The day after we got our new “truck”, we decided to head into the park. Only thing is it was hands down the windiest day of the year, the kind of wind that shakes you to your core. It took the better part of 2 hours to get our new chariot clean inside and out after our adventurous drive.
You can see the wind blowing on the dunes in the background in the photo below. Seems some animals weren’t too perturbed by all the gusts blowing up and down. They were all to happy soaking up the warmth of the sun and grazing on the long grass, no doubt tickling their noses as it blew left to right.
We followed a lone buffalo for a while and it was interesting to see how he walks and eats – not even stopping to take a bite – a true meal on the run. It almost looked like this fellow suffers from alopecia with his coat all blotchy.
We came across two “teenage” elephant bulls having a little tussle. Not sure it was anything serious but they were testing each other’s resolve and strength and it seemed the smaller of the two was the feistiest running his mate into the bush.
We were reminded of the true wildness in the park when we came across a kudu head and horns with the spinal column still attached. This must have been a large bull looking at his horns.

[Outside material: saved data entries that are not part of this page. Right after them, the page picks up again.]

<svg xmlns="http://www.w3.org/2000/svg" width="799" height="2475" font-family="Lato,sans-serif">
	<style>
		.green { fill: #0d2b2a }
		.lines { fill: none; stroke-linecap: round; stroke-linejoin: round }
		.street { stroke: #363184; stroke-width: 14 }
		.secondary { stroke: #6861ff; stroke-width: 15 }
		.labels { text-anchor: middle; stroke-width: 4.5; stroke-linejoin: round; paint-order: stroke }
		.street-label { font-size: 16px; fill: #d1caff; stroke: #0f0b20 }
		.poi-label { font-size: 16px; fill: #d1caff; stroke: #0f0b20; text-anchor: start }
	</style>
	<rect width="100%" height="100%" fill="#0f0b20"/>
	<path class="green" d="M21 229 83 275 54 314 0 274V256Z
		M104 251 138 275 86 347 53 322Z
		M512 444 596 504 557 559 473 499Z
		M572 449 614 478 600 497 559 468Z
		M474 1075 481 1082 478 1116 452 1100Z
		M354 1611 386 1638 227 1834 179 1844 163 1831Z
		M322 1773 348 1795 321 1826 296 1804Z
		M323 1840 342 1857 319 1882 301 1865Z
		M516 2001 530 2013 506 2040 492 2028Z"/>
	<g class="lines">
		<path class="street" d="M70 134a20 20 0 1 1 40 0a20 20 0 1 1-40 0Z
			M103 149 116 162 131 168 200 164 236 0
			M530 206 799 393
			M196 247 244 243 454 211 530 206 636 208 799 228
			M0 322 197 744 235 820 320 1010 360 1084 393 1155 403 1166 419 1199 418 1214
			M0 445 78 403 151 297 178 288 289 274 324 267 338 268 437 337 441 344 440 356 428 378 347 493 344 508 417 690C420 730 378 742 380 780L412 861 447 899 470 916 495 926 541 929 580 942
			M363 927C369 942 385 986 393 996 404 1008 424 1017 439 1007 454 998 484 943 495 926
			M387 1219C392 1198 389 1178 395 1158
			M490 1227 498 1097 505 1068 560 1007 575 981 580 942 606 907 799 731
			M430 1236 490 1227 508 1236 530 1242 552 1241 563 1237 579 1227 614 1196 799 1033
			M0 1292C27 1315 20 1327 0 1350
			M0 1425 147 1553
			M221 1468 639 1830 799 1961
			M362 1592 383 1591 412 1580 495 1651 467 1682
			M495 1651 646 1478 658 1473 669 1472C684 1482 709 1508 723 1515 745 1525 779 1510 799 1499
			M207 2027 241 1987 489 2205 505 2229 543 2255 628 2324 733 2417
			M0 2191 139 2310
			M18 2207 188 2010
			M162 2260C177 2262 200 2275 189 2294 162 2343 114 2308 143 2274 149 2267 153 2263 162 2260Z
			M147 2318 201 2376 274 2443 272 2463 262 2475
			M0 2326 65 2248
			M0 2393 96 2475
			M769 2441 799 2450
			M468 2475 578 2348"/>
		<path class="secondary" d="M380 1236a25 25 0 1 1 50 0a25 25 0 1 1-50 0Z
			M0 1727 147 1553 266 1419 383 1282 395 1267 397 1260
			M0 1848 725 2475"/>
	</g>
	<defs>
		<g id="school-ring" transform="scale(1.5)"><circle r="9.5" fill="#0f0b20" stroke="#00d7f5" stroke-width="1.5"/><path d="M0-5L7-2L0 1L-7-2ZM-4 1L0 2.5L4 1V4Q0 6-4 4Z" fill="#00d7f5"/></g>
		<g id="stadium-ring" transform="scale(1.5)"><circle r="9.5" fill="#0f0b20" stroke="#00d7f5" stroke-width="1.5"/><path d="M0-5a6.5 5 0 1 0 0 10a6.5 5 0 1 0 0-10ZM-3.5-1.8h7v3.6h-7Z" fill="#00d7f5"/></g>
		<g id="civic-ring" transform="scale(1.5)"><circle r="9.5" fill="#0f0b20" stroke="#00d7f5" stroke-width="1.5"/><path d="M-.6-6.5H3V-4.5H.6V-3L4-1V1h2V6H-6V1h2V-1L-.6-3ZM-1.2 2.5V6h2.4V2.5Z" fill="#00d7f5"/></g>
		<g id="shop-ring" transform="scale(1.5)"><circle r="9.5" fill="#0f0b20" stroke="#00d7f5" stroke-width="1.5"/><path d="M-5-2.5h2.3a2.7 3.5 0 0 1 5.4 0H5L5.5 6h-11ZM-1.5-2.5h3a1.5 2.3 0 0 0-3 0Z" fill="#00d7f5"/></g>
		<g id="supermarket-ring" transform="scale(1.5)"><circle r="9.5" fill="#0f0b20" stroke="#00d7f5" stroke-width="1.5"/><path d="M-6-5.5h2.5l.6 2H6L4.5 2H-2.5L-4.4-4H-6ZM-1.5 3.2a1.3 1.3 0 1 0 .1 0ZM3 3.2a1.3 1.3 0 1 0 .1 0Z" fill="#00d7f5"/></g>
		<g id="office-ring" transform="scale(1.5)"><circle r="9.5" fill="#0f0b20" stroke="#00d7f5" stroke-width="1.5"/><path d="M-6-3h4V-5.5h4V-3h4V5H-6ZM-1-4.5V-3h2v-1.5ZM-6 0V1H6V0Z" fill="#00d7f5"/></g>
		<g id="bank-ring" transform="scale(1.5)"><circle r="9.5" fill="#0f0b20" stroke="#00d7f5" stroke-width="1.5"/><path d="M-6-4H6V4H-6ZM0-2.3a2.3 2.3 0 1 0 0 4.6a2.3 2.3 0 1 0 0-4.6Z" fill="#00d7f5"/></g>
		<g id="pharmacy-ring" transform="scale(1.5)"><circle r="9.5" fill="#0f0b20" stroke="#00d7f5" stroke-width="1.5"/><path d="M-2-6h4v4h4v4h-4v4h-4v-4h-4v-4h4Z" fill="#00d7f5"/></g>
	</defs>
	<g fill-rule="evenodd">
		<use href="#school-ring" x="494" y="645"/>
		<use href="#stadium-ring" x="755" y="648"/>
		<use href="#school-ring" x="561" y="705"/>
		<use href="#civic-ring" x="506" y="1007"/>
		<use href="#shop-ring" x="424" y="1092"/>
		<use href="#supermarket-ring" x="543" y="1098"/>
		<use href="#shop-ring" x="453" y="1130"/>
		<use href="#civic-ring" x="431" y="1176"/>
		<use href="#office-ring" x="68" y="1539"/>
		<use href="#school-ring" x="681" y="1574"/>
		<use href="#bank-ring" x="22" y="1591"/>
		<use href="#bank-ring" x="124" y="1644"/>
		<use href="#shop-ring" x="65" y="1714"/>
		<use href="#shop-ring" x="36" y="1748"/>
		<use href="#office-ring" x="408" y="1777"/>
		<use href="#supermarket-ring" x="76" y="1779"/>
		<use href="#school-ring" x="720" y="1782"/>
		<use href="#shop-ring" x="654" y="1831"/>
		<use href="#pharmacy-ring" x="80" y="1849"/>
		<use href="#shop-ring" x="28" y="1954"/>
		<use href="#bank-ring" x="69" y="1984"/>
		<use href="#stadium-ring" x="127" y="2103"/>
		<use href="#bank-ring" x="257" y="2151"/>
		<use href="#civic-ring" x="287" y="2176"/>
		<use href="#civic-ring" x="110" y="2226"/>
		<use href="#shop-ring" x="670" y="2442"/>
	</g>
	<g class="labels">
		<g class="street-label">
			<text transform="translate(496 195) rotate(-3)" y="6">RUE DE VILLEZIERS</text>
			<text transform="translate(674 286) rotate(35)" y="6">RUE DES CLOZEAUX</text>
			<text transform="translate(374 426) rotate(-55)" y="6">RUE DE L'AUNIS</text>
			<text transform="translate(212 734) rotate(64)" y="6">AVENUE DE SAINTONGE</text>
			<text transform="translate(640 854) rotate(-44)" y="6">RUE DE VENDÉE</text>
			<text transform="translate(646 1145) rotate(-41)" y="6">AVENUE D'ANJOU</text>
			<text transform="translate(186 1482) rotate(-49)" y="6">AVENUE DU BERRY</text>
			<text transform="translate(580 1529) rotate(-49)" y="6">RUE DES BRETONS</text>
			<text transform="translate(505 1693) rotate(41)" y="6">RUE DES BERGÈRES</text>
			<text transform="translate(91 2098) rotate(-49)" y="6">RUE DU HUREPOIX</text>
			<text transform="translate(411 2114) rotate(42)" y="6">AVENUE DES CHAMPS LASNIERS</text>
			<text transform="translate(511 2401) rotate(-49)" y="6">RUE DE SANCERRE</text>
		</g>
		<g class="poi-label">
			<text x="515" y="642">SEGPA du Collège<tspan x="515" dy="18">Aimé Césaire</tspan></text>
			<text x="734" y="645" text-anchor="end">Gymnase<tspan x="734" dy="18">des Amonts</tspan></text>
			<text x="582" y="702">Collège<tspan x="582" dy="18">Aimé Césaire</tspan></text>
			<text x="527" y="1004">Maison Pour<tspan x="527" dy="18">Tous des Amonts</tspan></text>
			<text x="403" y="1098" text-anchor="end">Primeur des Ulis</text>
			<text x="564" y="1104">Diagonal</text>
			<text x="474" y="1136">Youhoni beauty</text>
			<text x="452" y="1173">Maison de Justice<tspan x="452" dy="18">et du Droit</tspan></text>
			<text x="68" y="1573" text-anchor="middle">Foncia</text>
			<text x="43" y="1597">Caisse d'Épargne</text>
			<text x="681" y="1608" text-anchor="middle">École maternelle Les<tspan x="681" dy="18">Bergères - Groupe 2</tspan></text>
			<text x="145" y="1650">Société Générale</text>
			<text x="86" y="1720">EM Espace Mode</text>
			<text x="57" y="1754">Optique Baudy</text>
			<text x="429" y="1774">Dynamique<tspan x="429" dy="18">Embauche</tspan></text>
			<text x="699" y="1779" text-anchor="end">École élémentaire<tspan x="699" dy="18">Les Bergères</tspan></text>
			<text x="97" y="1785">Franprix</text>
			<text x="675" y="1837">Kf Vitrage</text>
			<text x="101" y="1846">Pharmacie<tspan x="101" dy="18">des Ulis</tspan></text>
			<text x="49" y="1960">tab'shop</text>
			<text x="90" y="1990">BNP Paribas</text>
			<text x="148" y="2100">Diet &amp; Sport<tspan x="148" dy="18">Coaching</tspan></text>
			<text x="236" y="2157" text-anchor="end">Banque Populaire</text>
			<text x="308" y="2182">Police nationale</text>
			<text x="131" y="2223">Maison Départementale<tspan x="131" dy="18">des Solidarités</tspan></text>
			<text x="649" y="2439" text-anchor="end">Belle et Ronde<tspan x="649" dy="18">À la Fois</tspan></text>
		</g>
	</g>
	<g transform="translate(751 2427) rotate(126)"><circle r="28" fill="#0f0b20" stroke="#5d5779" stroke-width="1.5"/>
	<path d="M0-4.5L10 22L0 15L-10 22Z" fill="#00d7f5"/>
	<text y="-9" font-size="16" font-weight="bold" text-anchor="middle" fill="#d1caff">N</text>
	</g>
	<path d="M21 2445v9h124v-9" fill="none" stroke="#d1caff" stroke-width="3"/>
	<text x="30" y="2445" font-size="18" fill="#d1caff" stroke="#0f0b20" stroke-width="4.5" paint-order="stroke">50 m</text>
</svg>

A male kudu’s horns start to grow between the age of 6 and 12 months, twisting once at around 2 years of age, and not reaching the full two and a half twists until they are 6 years old – occasionally they may even have 3 full turns.
On route out we went past a couple of families of meerkat. They were all busily looking around standing up on their hind legs, scanning the horizon for any predators. I wasn’t quick enough to get a decent photo though before they scurried back underground to safety.
We also spotted this bottom jaw which we thought to possibly be from an elephant but aren’t too sure. Do you possibly know what it is from?